TASK ITEM
Match the string "European" against each line below, and copy every line that matches.

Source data
--

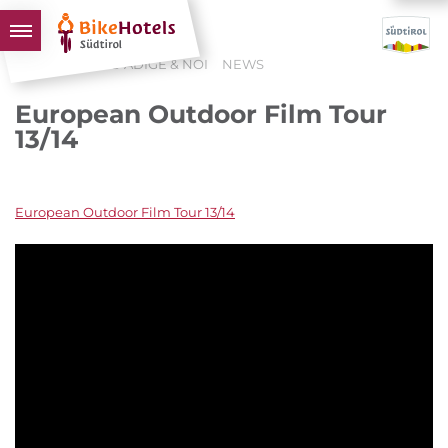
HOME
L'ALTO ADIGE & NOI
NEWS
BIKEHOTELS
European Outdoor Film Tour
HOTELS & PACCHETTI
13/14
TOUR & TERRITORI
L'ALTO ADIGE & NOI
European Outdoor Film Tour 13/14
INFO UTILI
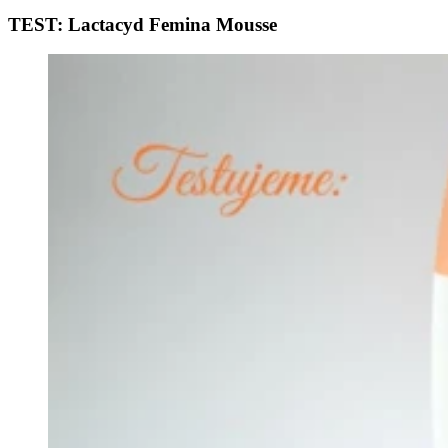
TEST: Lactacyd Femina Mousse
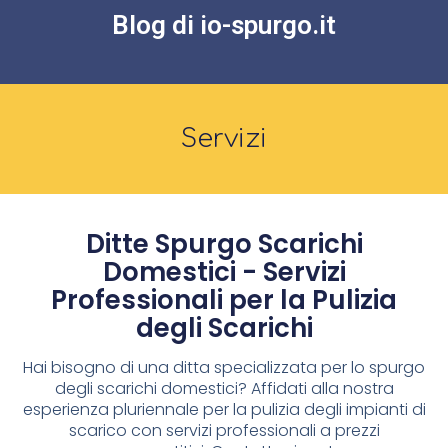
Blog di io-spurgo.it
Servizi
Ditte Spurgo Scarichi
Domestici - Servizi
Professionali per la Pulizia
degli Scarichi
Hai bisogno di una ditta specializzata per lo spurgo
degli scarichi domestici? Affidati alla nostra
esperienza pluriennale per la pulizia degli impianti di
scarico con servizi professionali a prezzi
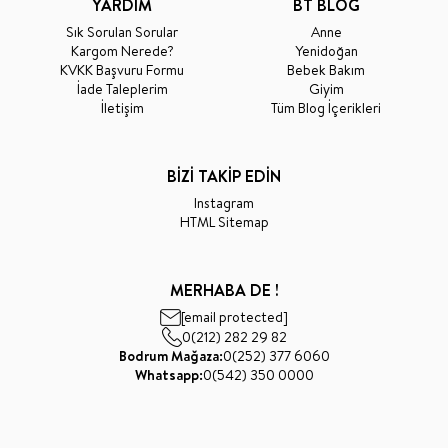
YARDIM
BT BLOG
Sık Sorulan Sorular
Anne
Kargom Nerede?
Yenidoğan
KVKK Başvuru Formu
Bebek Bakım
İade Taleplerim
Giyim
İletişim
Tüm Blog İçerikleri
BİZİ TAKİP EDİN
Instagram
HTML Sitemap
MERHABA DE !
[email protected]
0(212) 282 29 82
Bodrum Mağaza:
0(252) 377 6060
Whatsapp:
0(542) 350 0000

--

REPLY TO THE TASK
European Outdoor Film Tour
European Outdoor Film Tour 13/14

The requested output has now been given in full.